**YOUR GOAL:**
Write out every line of the material below exactly as it appears.

*** DATA IN THIS EXERCISE Section Begins ***

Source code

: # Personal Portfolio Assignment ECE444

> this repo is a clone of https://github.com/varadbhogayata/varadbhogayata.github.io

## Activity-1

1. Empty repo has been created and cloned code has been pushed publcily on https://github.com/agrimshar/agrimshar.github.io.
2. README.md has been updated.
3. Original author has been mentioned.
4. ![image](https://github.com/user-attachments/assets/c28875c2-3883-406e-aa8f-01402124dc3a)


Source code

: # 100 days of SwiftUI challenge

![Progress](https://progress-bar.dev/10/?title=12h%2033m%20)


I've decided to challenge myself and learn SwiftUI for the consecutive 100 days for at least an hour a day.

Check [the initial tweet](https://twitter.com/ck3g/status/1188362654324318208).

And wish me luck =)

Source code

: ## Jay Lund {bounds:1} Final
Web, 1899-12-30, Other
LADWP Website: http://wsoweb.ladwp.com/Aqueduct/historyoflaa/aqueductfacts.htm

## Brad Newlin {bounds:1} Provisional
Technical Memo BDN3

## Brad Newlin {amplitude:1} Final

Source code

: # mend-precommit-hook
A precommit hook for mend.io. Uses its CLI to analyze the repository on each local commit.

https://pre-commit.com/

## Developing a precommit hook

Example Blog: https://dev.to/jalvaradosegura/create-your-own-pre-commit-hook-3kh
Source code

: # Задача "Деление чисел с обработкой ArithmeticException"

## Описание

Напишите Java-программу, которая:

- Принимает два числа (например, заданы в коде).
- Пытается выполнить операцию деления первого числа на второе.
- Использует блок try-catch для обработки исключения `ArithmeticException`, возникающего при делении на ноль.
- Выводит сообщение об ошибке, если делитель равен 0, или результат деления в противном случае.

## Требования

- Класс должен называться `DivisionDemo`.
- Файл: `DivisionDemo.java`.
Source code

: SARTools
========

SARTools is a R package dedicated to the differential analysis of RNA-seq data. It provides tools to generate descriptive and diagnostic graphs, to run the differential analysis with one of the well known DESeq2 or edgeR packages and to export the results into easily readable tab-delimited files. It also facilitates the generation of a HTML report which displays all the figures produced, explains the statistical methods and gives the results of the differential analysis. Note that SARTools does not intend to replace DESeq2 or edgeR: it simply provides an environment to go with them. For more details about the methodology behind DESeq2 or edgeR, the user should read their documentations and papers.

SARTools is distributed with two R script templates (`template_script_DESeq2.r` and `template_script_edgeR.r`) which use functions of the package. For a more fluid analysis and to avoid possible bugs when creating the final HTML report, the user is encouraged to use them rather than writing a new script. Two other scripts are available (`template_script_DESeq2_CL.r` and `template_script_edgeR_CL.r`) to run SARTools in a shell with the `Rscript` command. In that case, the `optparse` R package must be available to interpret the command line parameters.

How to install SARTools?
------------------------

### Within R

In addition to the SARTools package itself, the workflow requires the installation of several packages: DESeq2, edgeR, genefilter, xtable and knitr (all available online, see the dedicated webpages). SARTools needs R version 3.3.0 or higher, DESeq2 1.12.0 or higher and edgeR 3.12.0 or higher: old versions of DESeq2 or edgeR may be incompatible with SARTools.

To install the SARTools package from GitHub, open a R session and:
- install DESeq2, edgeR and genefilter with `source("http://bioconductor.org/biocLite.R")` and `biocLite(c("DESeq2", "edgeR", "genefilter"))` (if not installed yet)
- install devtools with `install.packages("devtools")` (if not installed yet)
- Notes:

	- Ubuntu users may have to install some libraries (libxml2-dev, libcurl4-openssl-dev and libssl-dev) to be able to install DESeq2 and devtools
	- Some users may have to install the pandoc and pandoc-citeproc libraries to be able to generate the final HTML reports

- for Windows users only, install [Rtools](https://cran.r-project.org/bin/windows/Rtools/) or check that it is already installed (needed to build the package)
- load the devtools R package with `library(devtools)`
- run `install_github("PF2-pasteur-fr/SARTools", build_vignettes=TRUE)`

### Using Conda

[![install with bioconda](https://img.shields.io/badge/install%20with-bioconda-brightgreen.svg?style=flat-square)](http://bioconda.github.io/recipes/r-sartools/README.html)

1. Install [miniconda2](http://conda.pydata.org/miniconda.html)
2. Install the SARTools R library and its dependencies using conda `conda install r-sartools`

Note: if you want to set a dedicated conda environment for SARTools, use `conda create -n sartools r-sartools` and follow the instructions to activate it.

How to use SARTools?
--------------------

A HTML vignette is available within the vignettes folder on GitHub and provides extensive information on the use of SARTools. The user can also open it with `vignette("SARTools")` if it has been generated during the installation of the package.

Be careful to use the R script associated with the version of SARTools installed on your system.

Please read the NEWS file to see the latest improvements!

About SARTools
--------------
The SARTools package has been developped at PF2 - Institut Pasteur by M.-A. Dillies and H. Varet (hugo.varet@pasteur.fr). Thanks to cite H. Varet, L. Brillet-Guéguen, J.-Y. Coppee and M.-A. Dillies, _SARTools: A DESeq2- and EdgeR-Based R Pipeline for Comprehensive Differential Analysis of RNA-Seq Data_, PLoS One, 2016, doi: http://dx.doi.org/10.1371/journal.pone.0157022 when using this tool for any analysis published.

*** DATA IN THIS EXERCISE Section Ends ***

**REPLY:**
Source code

: # Personal Portfolio Assignment ECE444

> this repo is a clone of https://github.com/varadbhogayata/varadbhogayata.github.io

## Activity-1

1. Empty repo has been created and cloned code has been pushed publcily on https://github.com/agrimshar/agrimshar.github.io.
2. README.md has been updated.
3. Original author has been mentioned.
4. ![image](https://github.com/user-attachments/assets/c28875c2-3883-406e-aa8f-01402124dc3a)


Source code

: # 100 days of SwiftUI challenge

![Progress](https://progress-bar.dev/10/?title=12h%2033m%20)


I've decided to challenge myself and learn SwiftUI for the consecutive 100 days for at least an hour a day.

Check [the initial tweet](https://twitter.com/ck3g/status/1188362654324318208).

And wish me luck =)

Source code

: ## Jay Lund {bounds:1} Final
Web, 1899-12-30, Other
LADWP Website: http://wsoweb.ladwp.com/Aqueduct/historyoflaa/aqueductfacts.htm

## Brad Newlin {bounds:1} Provisional
Technical Memo BDN3

## Brad Newlin {amplitude:1} Final

Source code

: # mend-precommit-hook
A precommit hook for mend.io. Uses its CLI to analyze the repository on each local commit.

https://pre-commit.com/

## Developing a precommit hook

Example Blog: https://dev.to/jalvaradosegura/create-your-own-pre-commit-hook-3kh
Source code

: # Задача "Деление чисел с обработкой ArithmeticException"

## Описание

Напишите Java-программу, которая:

- Принимает два числа (например, заданы в коде).
- Пытается выполнить операцию деления первого числа на второе.
- Использует блок try-catch для обработки исключения `ArithmeticException`, возникающего при делении на ноль.
- Выводит сообщение об ошибке, если делитель равен 0, или результат деления в противном случае.

## Требования

- Класс должен называться `DivisionDemo`.
- Файл: `DivisionDemo.java`.
Source code

: SARTools
========

SARTools is a R package dedicated to the differential analysis of RNA-seq data. It provides tools to generate descriptive and diagnostic graphs, to run the differential analysis with one of the well known DESeq2 or edgeR packages and to export the results into easily readable tab-delimited files. It also facilitates the generation of a HTML report which displays all the figures produced, explains the statistical methods and gives the results of the differential analysis. Note that SARTools does not intend to replace DESeq2 or edgeR: it simply provides an environment to go with them. For more details about the methodology behind DESeq2 or edgeR, the user should read their documentations and papers.

SARTools is distributed with two R script templates (`template_script_DESeq2.r` and `template_script_edgeR.r`) which use functions of the package. For a more fluid analysis and to avoid possible bugs when creating the final HTML report, the user is encouraged to use them rather than writing a new script. Two other scripts are available (`template_script_DESeq2_CL.r` and `template_script_edgeR_CL.r`) to run SARTools in a shell with the `Rscript` command. In that case, the `optparse` R package must be available to interpret the command line parameters.

How to install SARTools?
------------------------

### Within R

In addition to the SARTools package itself, the workflow requires the installation of several packages: DESeq2, edgeR, genefilter, xtable and knitr (all available online, see the dedicated webpages). SARTools needs R version 3.3.0 or higher, DESeq2 1.12.0 or higher and edgeR 3.12.0 or higher: old versions of DESeq2 or edgeR may be incompatible with SARTools.

To install the SARTools package from GitHub, open a R session and:
- install DESeq2, edgeR and genefilter with `source("http://bioconductor.org/biocLite.R")` and `biocLite(c("DESeq2", "edgeR", "genefilter"))` (if not installed yet)
- install devtools with `install.packages("devtools")` (if not installed yet)
- Notes:

	- Ubuntu users may have to install some libraries (libxml2-dev, libcurl4-openssl-dev and libssl-dev) to be able to install DESeq2 and devtools
	- Some users may have to install the pandoc and pandoc-citeproc libraries to be able to generate the final HTML reports

- for Windows users only, install [Rtools](https://cran.r-project.org/bin/windows/Rtools/) or check that it is already installed (needed to build the package)
- load the devtools R package with `library(devtools)`
- run `install_github("PF2-pasteur-fr/SARTools", build_vignettes=TRUE)`

### Using Conda

[![install with bioconda](https://img.shields.io/badge/install%20with-bioconda-brightgreen.svg?style=flat-square)](http://bioconda.github.io/recipes/r-sartools/README.html)

1. Install [miniconda2](http://conda.pydata.org/miniconda.html)
2. Install the SARTools R library and its dependencies using conda `conda install r-sartools`

Note: if you want to set a dedicated conda environment for SARTools, use `conda create -n sartools r-sartools` and follow the instructions to activate it.

How to use SARTools?
--------------------

A HTML vignette is available within the vignettes folder on GitHub and provides extensive information on the use of SARTools. The user can also open it with `vignette("SARTools")` if it has been generated during the installation of the package.

Be careful to use the R script associated with the version of SARTools installed on your system.

Please read the NEWS file to see the latest improvements!

About SARTools
--------------
The SARTools package has been developped at PF2 - Institut Pasteur by M.-A. Dillies and H. Varet (hugo.varet@pasteur.fr). Thanks to cite H. Varet, L. Brillet-Guéguen, J.-Y. Coppee and M.-A. Dillies, _SARTools: A DESeq2- and EdgeR-Based R Pipeline for Comprehensive Differential Analysis of RNA-Seq Data_, PLoS One, 2016, doi: http://dx.doi.org/10.1371/journal.pone.0157022 when using this tool for any analysis published.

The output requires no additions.